*Instructions for the task*: The copy has to match the data exactly and leave out every picture.

*Recorded data*:
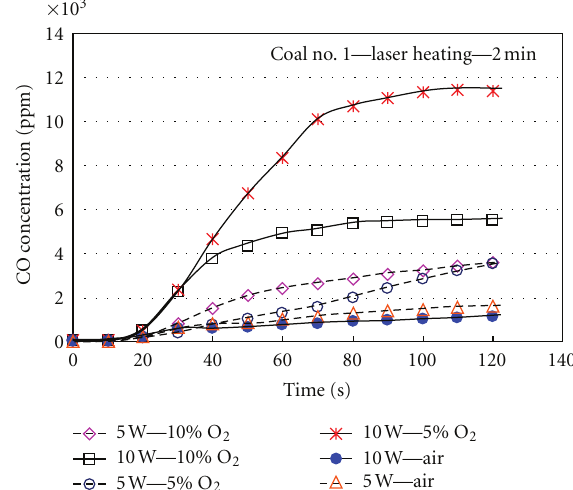
Figure 9: CO gas generated in CO 2 -rich and air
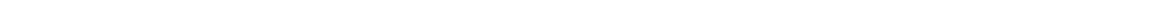
Fig. 3 TRAPed cells over-represent subsets of highly active neurons to the inducing stimulus. a Schematic representation of the three neuronal groups from two experimental groups. We recorded from TRAPed and non-TRAPed neurons in mice stimulated with WC (TRAP WC and non-TRAP WC , respectively) and from TRAPed neurons in mice that were not stimulated with sound (TRAP NS , green). Example photomicrograph of the electrode (green) and BFP signal (blue) is shown from each group. Scale bar, 10 μ m. b Top: average PSTHs of all neurons in response to WC from three neuronal groups. Bottom: raster plots of all the recorded neurons (TRAP WC ; n = 33 neurons, N = 8 mice, non-TRAP WC ; n = 28 neurons, N = 8 mice, TRAP NS ; n = 29 neurons, N = 9 mice). Each raster of each neuron is composed of 60 trials. Red ticks correspond to spikes that were statistically above the baseline rate around a syllable. The voltage trace of the WC stimulus is shown beneath the rasters. c Plots of evoked vs spontaneous spike rates from all the recorded neurons in all groups shown in ( b ). Each dot indicates the mean fi ring rate of a single neuron. d Plots of the mean ( ± SEM) evoked vs spontaneous spike rates of the neurons shown in ( b ) and ( c ). e Basic response properties to WC of all neurons from the three groups. Each circle represents an individual cell. The line indicates the mean. Spontaneous rate was not different between groups ( p = 0.29, Kruskal – Wallis test). TRAPed neurons in the TRAP WC mice have higher evoked spike rate and responded to a higher number of syllables in the call as compared to the other groups (* p < 0.05; ** p < 0.01; *** p < 0.001; ns, not signi fi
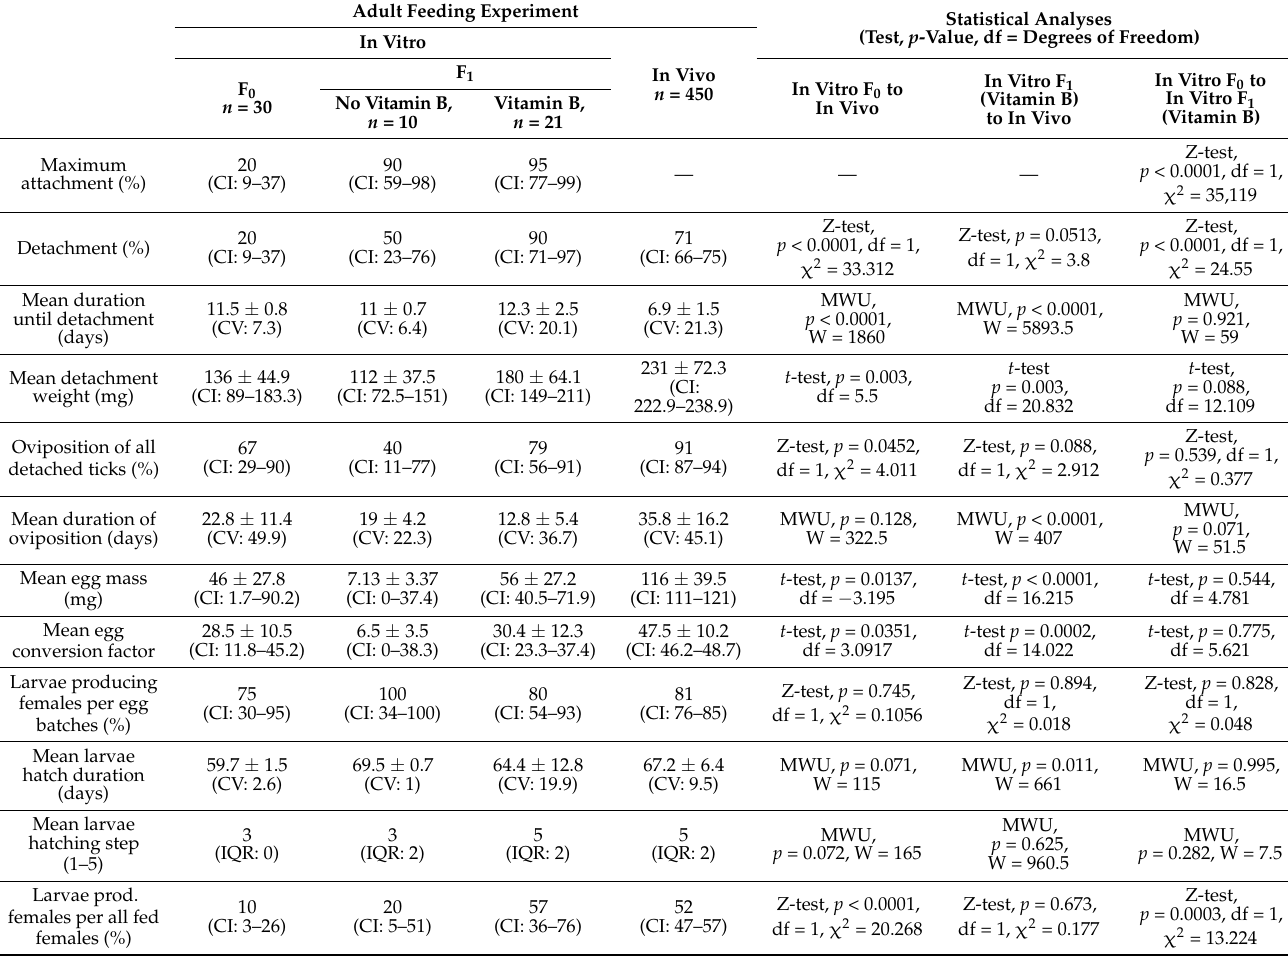
Table 1. Artificial feeding of F 0 and F 1 females in comparison to in vivo. Artificial feeding of 30 F 0 -female I. ricinus ticks from in vivo origin compared to artificial feeding of F 1 -in vitro generation female ticks in water bath with and without vitamin B components and to in vivo tick feeding on calves. Adult Feeding Experiment Statistical Analyses (Test, p -Value, df = Degrees of Freedom)In Vitro F 1 In Vivo In Vitro F 0 to In Vitro F 1 In Vitro F 0 to n = 450F 0 In Vitro F 1 (Vitamin B) B)No Vitamin B, n = 30 In Vivo (Vitamin to In Vivo n =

*Solution to this task*:
Figure 9: CO gas generated in CO 2 -rich and air
Fig. 3 TRAPed cells over-represent subsets of highly active neurons to the inducing stimulus. a Schematic representation of the three neuronal groups from two experimental groups. We recorded from TRAPed and non-TRAPed neurons in mice stimulated with WC (TRAP WC and non-TRAP WC , respectively) and from TRAPed neurons in mice that were not stimulated with sound (TRAP NS , green). Example photomicrograph of the electrode (green) and BFP signal (blue) is shown from each group. Scale bar, 10 μ m. b Top: average PSTHs of all neurons in response to WC from three neuronal groups. Bottom: raster plots of all the recorded neurons (TRAP WC ; n = 33 neurons, N = 8 mice, non-TRAP WC ; n = 28 neurons, N = 8 mice, TRAP NS ; n = 29 neurons, N = 9 mice). Each raster of each neuron is composed of 60 trials. Red ticks correspond to spikes that were statistically above the baseline rate around a syllable. The voltage trace of the WC stimulus is shown beneath the rasters. c Plots of evoked vs spontaneous spike rates from all the recorded neurons in all groups shown in ( b ). Each dot indicates the mean fi ring rate of a single neuron. d Plots of the mean ( ± SEM) evoked vs spontaneous spike rates of the neurons shown in ( b ) and ( c ). e Basic response properties to WC of all neurons from the three groups. Each circle represents an individual cell. The line indicates the mean. Spontaneous rate was not different between groups ( p = 0.29, Kruskal – Wallis test). TRAPed neurons in the TRAP WC mice have higher evoked spike rate and responded to a higher number of syllables in the call as compared to the other groups (* p < 0.05; ** p < 0.01; *** p < 0.001; ns, not signi fi
Table 1. Artificial feeding of F 0 and F 1 females in comparison to in vivo. Artificial feeding of 30 F 0 -female I. ricinus ticks from in vivo origin compared to artificial feeding of F 1 -in vitro generation female ticks in water bath with and without vitamin B components and to in vivo tick feeding on calves. Adult Feeding Experiment Statistical Analyses (Test, p -Value, df = Degrees of Freedom)In Vitro F 1 In Vivo In Vitro F 0 to In Vitro F 1 In Vitro F 0 to n = 450F 0 In Vitro F 1 (Vitamin B) B)No Vitamin B, n = 30 In Vivo (Vitamin to In Vivo n =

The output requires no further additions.